Oil Search has halted talks to sell a stake in its Alaskan assets amid crashing oil prices.
The deep cuts – reducing the company's expected investment spending this year by about 40 per cent to a range of $US440 million to $US530 million – come after a market share battle between oil-producing nations Saudi Arabia and Russia unleashed greater supply and lower prices on a market already suffering from falling demand due to the coronavirus pandemic.
Suffering the sharpest price falls since the Gulf War in 1991, the benchmark Brent crude and West Texas Intermediate have dipped below $US30 a barrel, triggering a sell-off from oil and gas stocks and warnings of project delays and cost-cutting across the industry as companies seek to weather the storm.
Among Oil Search's cutbacks for 2020, the company said it had suspended all non-essential projects and activities in Papua New Guinea and deferred exploration work it had planned. In Alaska, works to begin early oil production at its Pikka project have been put on hold, and no further exploration will be carried out. Oil Search said it had also decided to suspend the formal process to sell off a 15 per cent stake in its Alaskan assets.
Of all the ASX-listed oil and gas producers, Oil Search's shares have been hit the hardest, plummeting by more than 50 per cent in the past two weeks to a 15-year low of $2.54.
Mr Wulff said it was unclear how long these events and the subsequent oil prices and sharemarket volatility would last.
Analysts noted Oil Search had the highest proportion of capital expenditure for 2020 that was considered "discretionary" among the ASX-listed oil and gas producers, and said the cutbacks were wise.
"We believe this is a prudent approach in what is a treacherous oil price environment characterised by uncertainty," Royal Bank of Canada oil and gas analyst Ben Wilson said on Wednesday.
"We do not think Oil Search will be alone in announcing capital expenditure reductions going forward."
According to Macquarie Wealth Management, a prolonged collapse in oil prices could force delays in Woodside and BHP’s highly anticipated $17 billion Scarborough LNG development in Western Australia and Santos’ $7 billion Barossa development, as well as Oil Search's projects in PNG and Alaska.
“Long-term growth projects are under pressure,” Macquarie analysts said, pointing out that some would fail to generate an acceptable return under a spot price scenario and faced the risk of delay unless the oil price recovered.
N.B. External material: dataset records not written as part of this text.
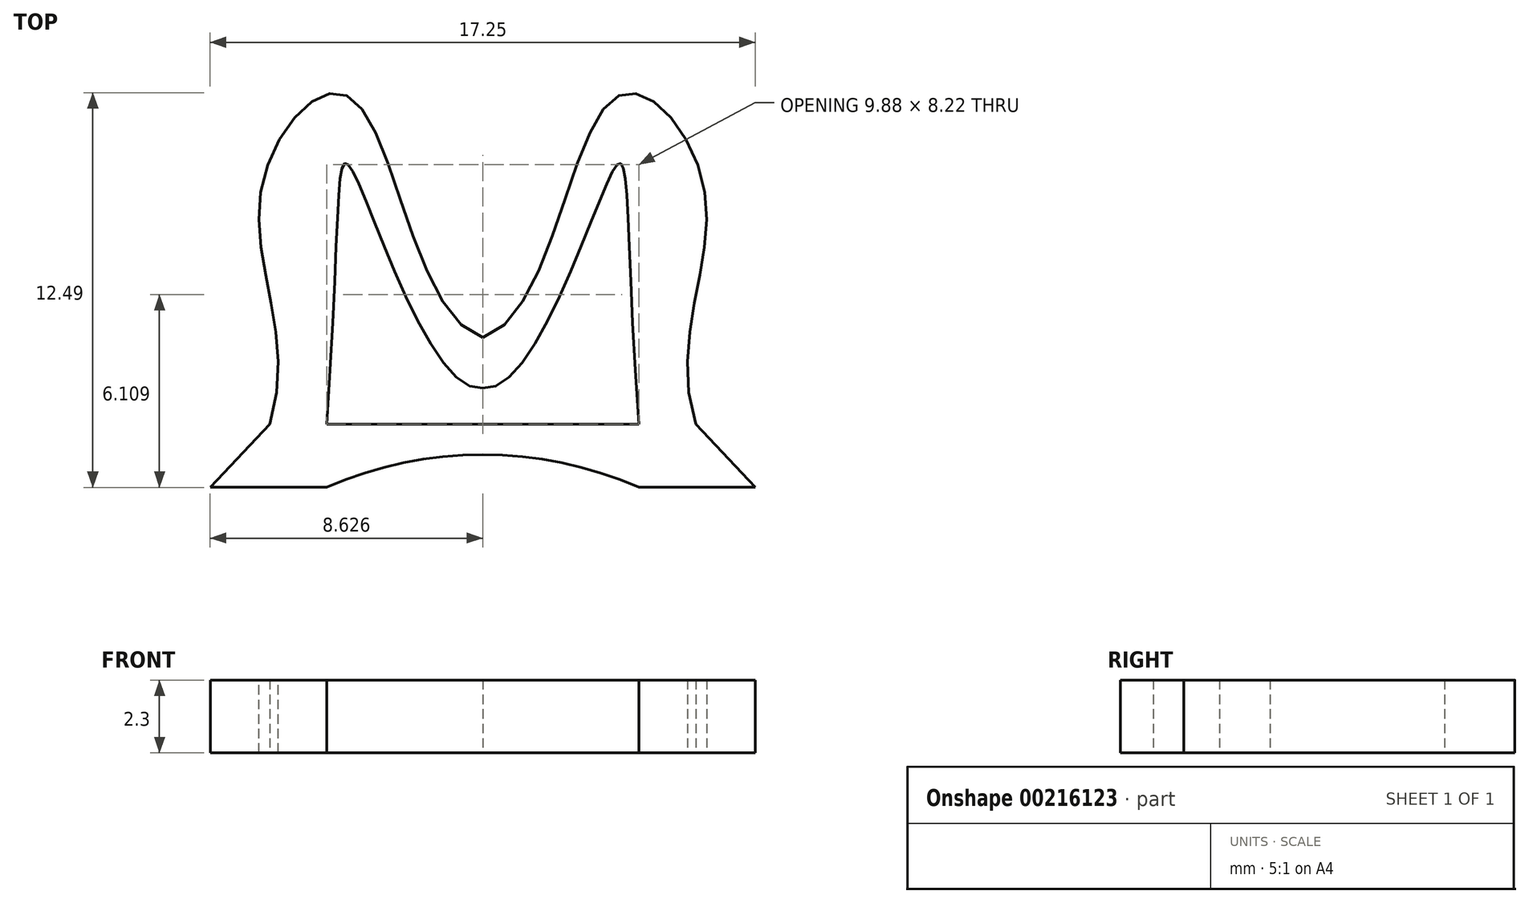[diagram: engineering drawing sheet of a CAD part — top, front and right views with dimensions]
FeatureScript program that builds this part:
annotation { "Feature Type Name" : "Feature", "Feature Type Description" : "" }
export const myFeature = defineFeature(function(context is Context, id is Id, definition is map)
    precondition{}
    {
        {
            var Q0;
            Q0=qCreatedBy(makeId("Top.planeOp"),FACE);
            var sketch = newSketch(context, id + "F0", { "sketchPlane" : qUnion([Q0])});
            skLineSegment(sketch, "E0", {"start": v(-5.54, -5.35) * mm, "end": v(-3.73, -5.35) * mm});
            skFitSpline(sketch, "E1.MirrorCS", {"points": [v(-5.54, -5.35) * mm, v(-5.8, 2.17) * mm, v(-3, 5) * mm, v(1.2, -2.6) * mm], "startDerivative": vector(7.4, 23.56) * mm, "endDerivative": vector(17.16, -4.9) * mm});
            skFitSpline(sketch, "E2", {"points": [v(-3.73, -5.35) * mm, v(-2.81, 2.47) * mm, v(1.2, -4.21) * mm], "startDerivative": vector(2.92, 41.73) * mm, "endDerivative": vector(9.45, 1.33) * mm});
            skLineSegment(sketch, "E3.MirrorCS", {"start": v(7.95, -5.35) * mm, "end": v(6.15, -5.35) * mm});
            skLineSegment(sketch, "E4", {"start": v(-5.42, -7.35) * mm, "end": v(-7.42, -7.35) * mm});
            skLineSegment(sketch, "E5", {"start": v(-7.42, -7.35) * mm, "end": v(-5.54, -5.35) * mm});
            skLineSegment(sketch, "E6", {"start": v(7.83, -7.35) * mm, "end": v(9.83, -7.35) * mm});
            skLineSegment(sketch, "E7", {"start": v(9.83, -7.35) * mm, "end": v(7.95, -5.35) * mm});
            skLineSegment(sketch, "E8", {"start": v(-3.73, -5.35) * mm, "end": v(6.15, -5.35) * mm});
            skArc(sketch, "E9", {"start": v(6.15, -7.35) * mm, "mid": v(1.2, -6.31) * mm, "end": v(-3.73, -7.35) * mm});
            skLineSegment(sketch, "E10", {"start": v(-5.42, -7.35) * mm, "end": v(-3.73, -7.35) * mm});
            skLineSegment(sketch, "E11", {"start": v(6.15, -7.35) * mm, "end": v(7.83, -7.35) * mm});
            skLineSegment(sketch, "E12", {"start": v(1.2, 6.93) * mm, "end": v(1.2, -11.27) * mm, "construction": true});
            skFitSpline(sketch, "E13.MirrorCS", {"points": [v(6.15, -5.35) * mm, v(5.23, 2.47) * mm, v(1.2, -4.21) * mm], "startDerivative": vector(-2.92, 41.73) * mm, "endDerivative": vector(-9.45, 1.33) * mm});
            skFitSpline(sketch, "E14.MirrorCS", {"points": [v(7.95, -5.35) * mm, v(8.2, 2.17) * mm, v(5.42, 5) * mm, v(1.2, -2.6) * mm], "startDerivative": vector(-7.4, 23.56) * mm, "endDerivative": vector(-17.16, -4.9) * mm});
            skFitSpline(sketch, "E15.MirrorCS", {"points": [v(6.15, -5.35) * mm, v(5.23, 2.47) * mm, v(1.2, -4.21) * mm], "startDerivative": vector(-2.92, 41.73) * mm, "endDerivative": vector(-9.45, 1.33) * mm});
            skFitSpline(sketch, "E16.MirrorCS", {"points": [v(-3.73, -5.35) * mm, v(-2.81, 2.47) * mm, v(1.2, -4.21) * mm], "startDerivative": vector(2.92, 41.73) * mm, "endDerivative": vector(9.45, 1.33) * mm});
            skLineSegment(sketch, "E17", {"start": v(-5.88, 1.28) * mm, "end": v(-5.8, -11.55) * mm, "construction": true});
            skLineSegment(sketch, "E18.MirrorCS", {"start": v(8.3, 1.28) * mm, "end": v(8.2, -11.55) * mm, "construction": true});
            skPoint(sketch, "E19", {"position": v(-4.8, 4.3) * mm});
            skPoint(sketch, "E20.MirrorP", {"position": v(7.2, 4.3) * mm});
            skSolve(sketch);
        }
        {
            var Q0;
            Q0 = qSketchRegion(id + "F0", true);
            extrude(context, id + "F1", {"entities" : qUnion([Q0]), "depth" : 2.3 * mm});
        }
    });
Woodside, which is continuing to work with partner BHP towards a final investment decision on Scarborough in 2020, said last week that it was prudent to "take stock on emerging uncertainty".
"We will be stress-testing Woodside’s financial position for a range of scenarios and will make financially prudent decisions," a spokeswoman said.
"We think our projects are resilient to low oil price outcomes."